Insgesamt gesehen hat mir die Zeit beim FC Spaß gemacht. Der FC ist ein interessanter, bunter Traditionsverein in einer Stadt, die den Fußball lebt und liebt. Ich möchte nicht mehr ins Detail gehen, warum man sich dann relativ schnell wieder getrennt hat. Ich empfinde es immer nur als schade, dass der FC seine großen Möglichkeiten durch bestimmte Dinge nicht ausschöpft.

Wie sehen Sie den FC derzeit sportlich aufgestellt?

Ich bin mir sicher, dass die Kölner den Klassenerhalt schaffen. Die Mannschaft hat mit Spielern wie Bornauw, Skhiri, Duda und einigen vielversprechenden Talenten genug Potenzial, um in der Liga zu bleiben.

Nicht nur der 1. FC Köln, sondern alle Klubs vermissen die Zuschauer. Wie gefällt Ihnen der Fußball in der Corona-Krise?

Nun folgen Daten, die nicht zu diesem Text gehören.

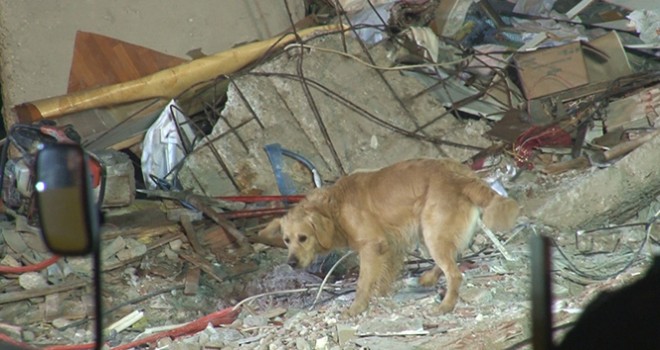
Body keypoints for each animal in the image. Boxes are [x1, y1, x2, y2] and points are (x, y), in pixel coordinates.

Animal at [260, 157, 520, 316]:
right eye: (286, 240)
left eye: (303, 238)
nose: (291, 263)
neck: (334, 205)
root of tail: (460, 175)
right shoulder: (391, 244)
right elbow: (385, 274)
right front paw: (382, 293)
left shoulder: (371, 246)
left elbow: (363, 281)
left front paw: (357, 307)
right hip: (428, 232)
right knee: (452, 257)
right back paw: (428, 278)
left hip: (431, 231)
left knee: (454, 273)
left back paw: (445, 305)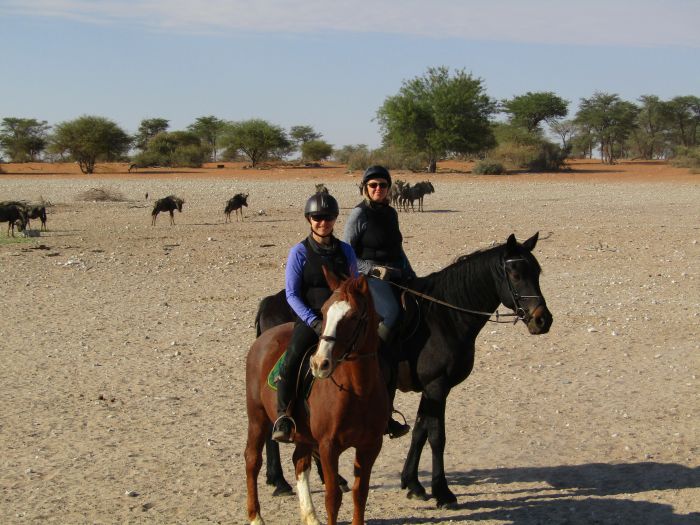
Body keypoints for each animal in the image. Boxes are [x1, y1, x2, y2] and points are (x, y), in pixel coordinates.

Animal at [246, 270, 388, 524]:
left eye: (353, 316)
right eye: (323, 312)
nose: (320, 363)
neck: (358, 391)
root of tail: (264, 338)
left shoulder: (370, 445)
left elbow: (360, 494)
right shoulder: (328, 446)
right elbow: (333, 497)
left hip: (303, 433)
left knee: (299, 462)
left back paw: (310, 516)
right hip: (257, 417)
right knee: (252, 460)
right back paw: (256, 517)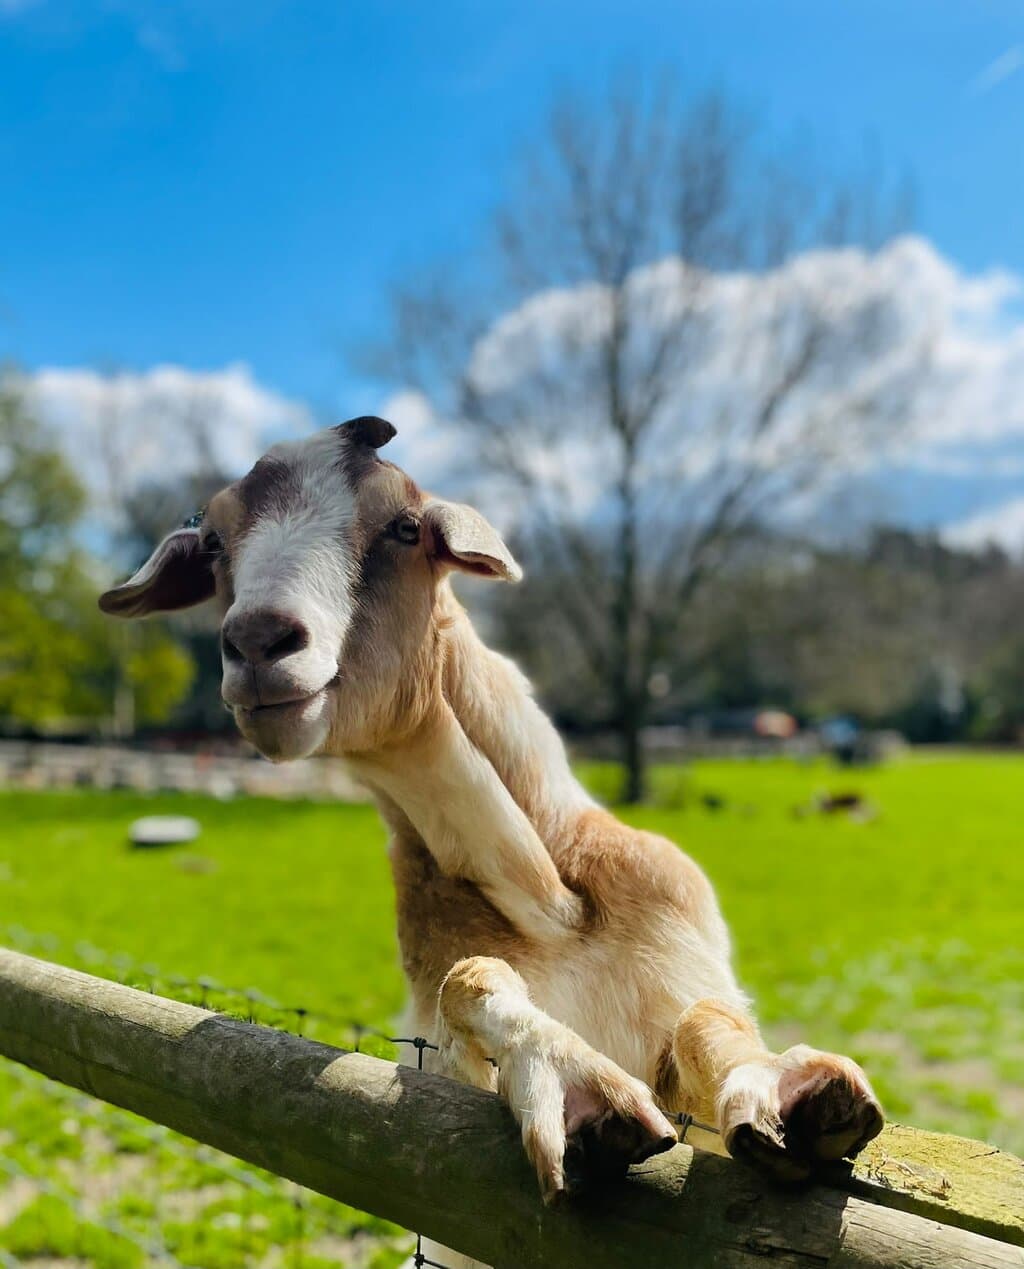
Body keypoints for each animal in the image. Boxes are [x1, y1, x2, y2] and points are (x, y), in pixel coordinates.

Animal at [100, 417, 883, 1269]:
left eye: (405, 527)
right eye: (213, 541)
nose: (258, 642)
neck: (555, 904)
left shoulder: (687, 967)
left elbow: (706, 1018)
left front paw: (791, 1098)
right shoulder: (441, 1061)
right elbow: (468, 978)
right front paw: (578, 1095)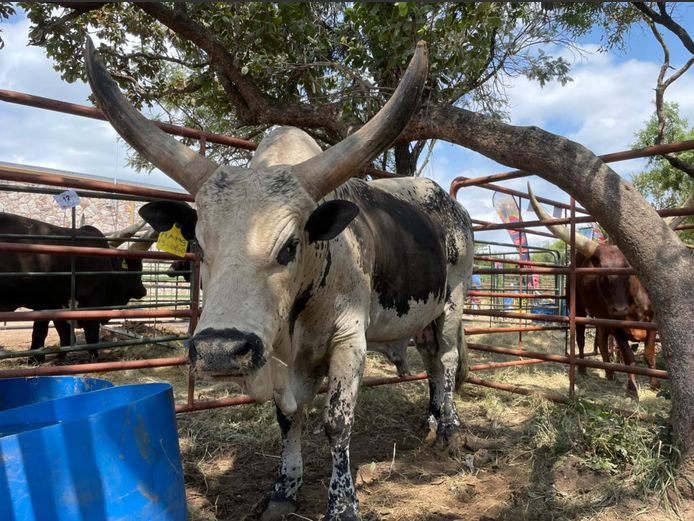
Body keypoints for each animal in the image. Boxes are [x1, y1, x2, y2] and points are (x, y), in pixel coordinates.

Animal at [0, 211, 150, 362]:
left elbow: (60, 333)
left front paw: (56, 358)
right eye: (137, 266)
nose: (143, 290)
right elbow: (89, 335)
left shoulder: (53, 304)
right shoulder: (92, 302)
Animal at [85, 38, 474, 516]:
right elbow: (288, 418)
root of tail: (452, 205)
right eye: (199, 245)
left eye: (289, 246)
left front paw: (342, 505)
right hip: (421, 316)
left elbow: (336, 422)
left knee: (448, 357)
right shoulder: (283, 358)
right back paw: (432, 418)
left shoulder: (349, 339)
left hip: (455, 295)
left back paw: (451, 428)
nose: (219, 352)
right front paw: (284, 488)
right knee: (432, 360)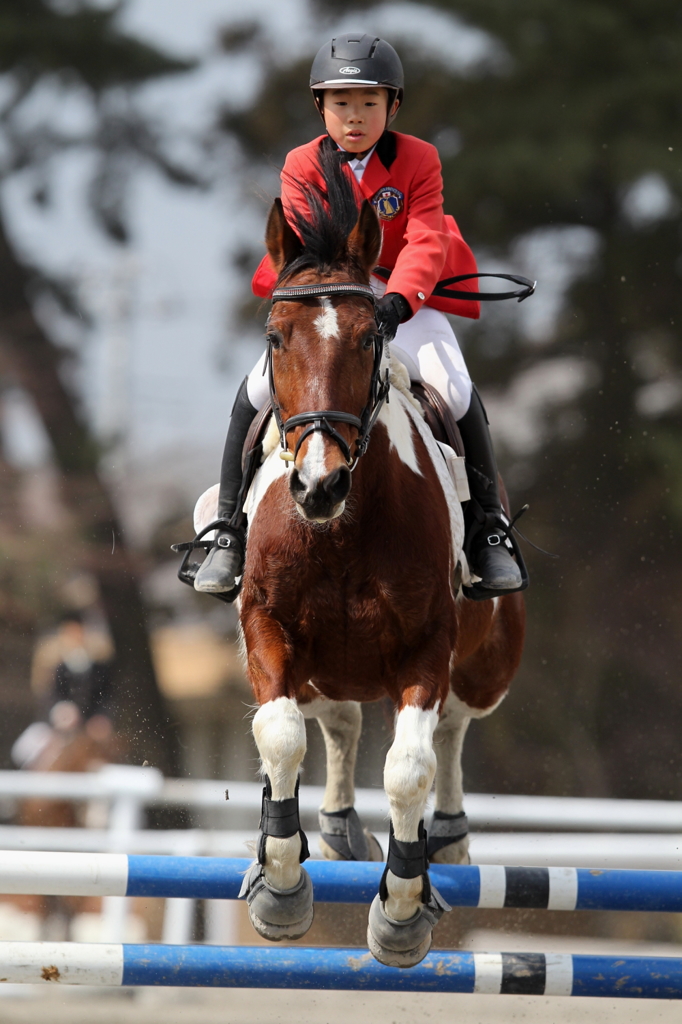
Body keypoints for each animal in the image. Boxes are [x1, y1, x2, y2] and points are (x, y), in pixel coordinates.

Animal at [193, 153, 522, 966]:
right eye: (276, 337)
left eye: (372, 337)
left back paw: (449, 837)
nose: (319, 485)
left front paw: (401, 912)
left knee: (454, 724)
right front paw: (281, 890)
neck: (338, 530)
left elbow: (410, 767)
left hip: (487, 661)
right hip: (319, 665)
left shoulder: (427, 648)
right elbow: (280, 735)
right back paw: (339, 826)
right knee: (336, 717)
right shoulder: (267, 629)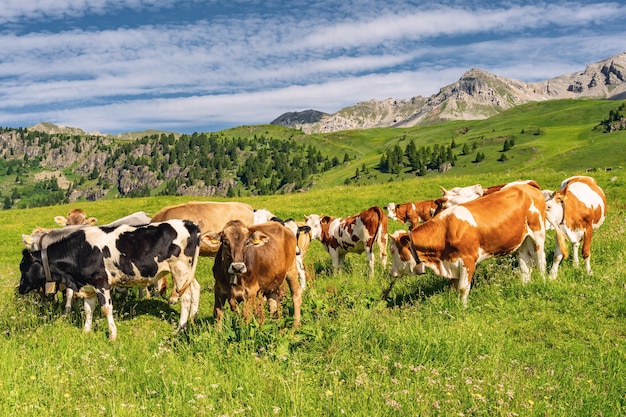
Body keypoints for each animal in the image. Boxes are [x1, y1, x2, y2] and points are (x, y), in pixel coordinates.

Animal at [18, 219, 200, 340]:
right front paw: (86, 331)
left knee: (185, 297)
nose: (19, 288)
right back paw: (192, 319)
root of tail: (189, 224)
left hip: (180, 269)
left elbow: (106, 309)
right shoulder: (88, 286)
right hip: (187, 273)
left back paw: (180, 328)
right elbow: (88, 309)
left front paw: (112, 335)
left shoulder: (101, 283)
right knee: (195, 289)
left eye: (24, 268)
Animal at [386, 184, 564, 304]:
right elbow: (454, 286)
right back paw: (525, 284)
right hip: (522, 240)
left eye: (393, 251)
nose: (392, 273)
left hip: (538, 232)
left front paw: (462, 309)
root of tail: (527, 186)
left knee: (540, 260)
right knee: (525, 263)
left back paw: (543, 281)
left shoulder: (468, 260)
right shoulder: (452, 262)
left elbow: (463, 288)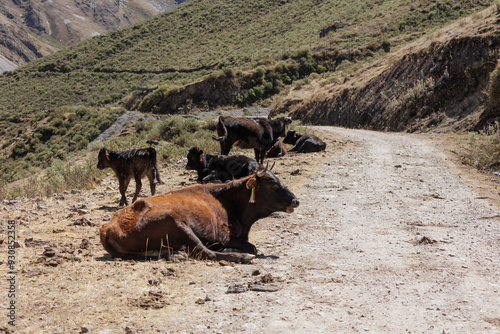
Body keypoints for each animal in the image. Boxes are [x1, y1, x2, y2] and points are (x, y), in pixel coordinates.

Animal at [99, 166, 298, 262]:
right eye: (272, 183)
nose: (296, 200)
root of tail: (108, 226)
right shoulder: (224, 236)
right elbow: (251, 247)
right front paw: (243, 250)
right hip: (178, 223)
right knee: (206, 252)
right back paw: (241, 256)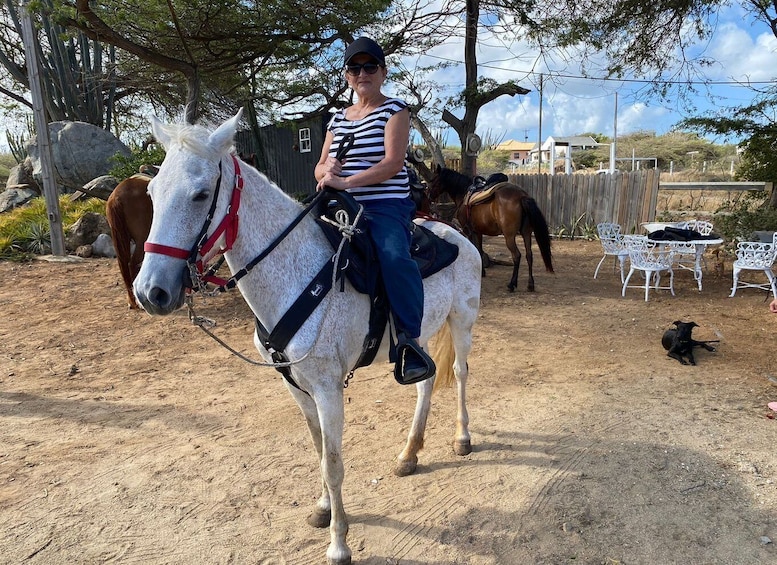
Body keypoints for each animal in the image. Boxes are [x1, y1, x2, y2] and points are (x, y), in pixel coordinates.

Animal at [133, 108, 482, 560]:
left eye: (200, 194)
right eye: (152, 192)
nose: (150, 292)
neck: (297, 273)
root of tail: (455, 234)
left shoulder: (328, 389)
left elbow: (333, 464)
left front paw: (338, 544)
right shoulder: (296, 387)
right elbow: (318, 452)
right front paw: (322, 509)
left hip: (462, 321)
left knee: (459, 374)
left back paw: (462, 438)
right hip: (417, 339)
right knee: (424, 383)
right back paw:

Es dreht sich nicht immer alles um den Fußball. Er geht jetzt darum, dass wir alle mithelfen und es schaffen, diese Pandemie unter Kontrolle zu bringen. Jetzt ist nicht die Zeit für Sorglosigkeit. Sie können ruhig schreiben, dass ich kein Anhänger davon bin, dass die Bundesliga aktuell weiterspielt. Wir alle sind derzeit zu Verzicht aufgerufen und müssen mit gravierenden Einschränkungen leben. Und dann sehen da Kinder in der Bundesliga ihre Vorbilder, die sich ohne irgendwelchen Abstand umarmen. Zudem ist die Bundesliga für mich derzeit nicht systemrelevant – das gilt ebenso für andere Profisportarten. Viele Ansteckungen erfolgen im privaten Bereich. Und am Ende ist es doch so, dass sich aufgrund der geschlossenen Stadien und Kneipen viele Fans in den eigenen vier Wänden zum gemeinsamen Fußballgucken treffen.